# [Extracted page text data]
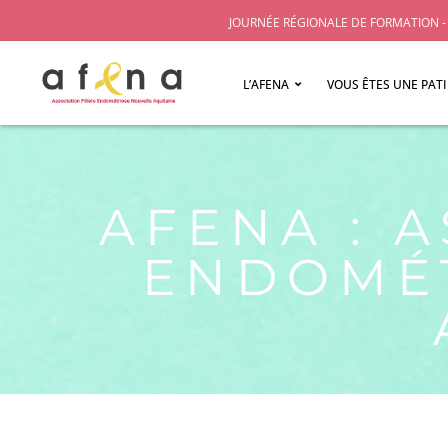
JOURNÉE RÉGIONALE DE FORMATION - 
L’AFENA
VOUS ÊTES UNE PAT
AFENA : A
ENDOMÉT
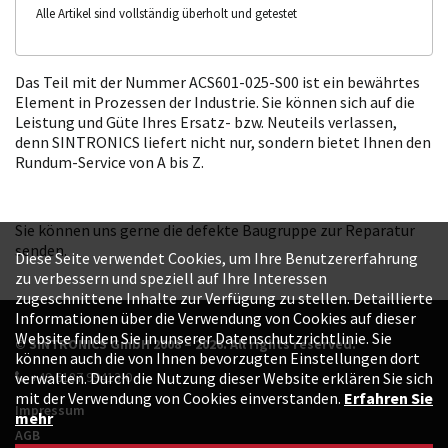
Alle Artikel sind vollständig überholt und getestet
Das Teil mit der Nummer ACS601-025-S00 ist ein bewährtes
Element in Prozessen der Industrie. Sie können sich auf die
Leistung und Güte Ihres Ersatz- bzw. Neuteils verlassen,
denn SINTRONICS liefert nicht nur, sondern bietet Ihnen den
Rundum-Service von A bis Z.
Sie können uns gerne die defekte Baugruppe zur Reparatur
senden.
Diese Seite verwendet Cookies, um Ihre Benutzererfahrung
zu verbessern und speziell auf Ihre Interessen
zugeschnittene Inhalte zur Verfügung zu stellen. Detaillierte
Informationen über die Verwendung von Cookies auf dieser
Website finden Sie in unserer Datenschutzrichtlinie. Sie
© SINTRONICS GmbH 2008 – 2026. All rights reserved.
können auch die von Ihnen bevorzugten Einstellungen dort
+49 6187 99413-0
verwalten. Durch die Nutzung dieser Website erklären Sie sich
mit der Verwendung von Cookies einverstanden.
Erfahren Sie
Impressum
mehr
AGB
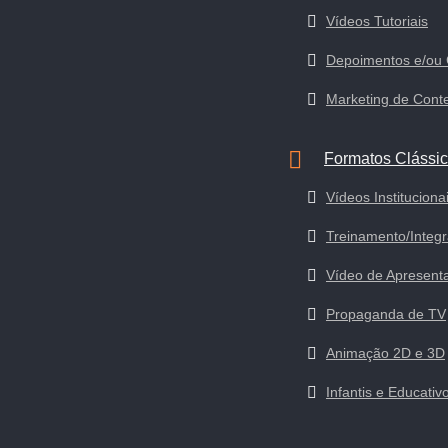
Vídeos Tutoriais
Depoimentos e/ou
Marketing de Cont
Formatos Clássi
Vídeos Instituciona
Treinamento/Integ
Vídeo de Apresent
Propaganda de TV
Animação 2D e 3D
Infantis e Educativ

# [What to produce]
Reproduce each line of the records in which the string "sich" appears.

# [Solved exercise]
Element in Prozessen der Industrie. Sie können sich auf die
verwalten. Durch die Nutzung dieser Website erklären Sie sich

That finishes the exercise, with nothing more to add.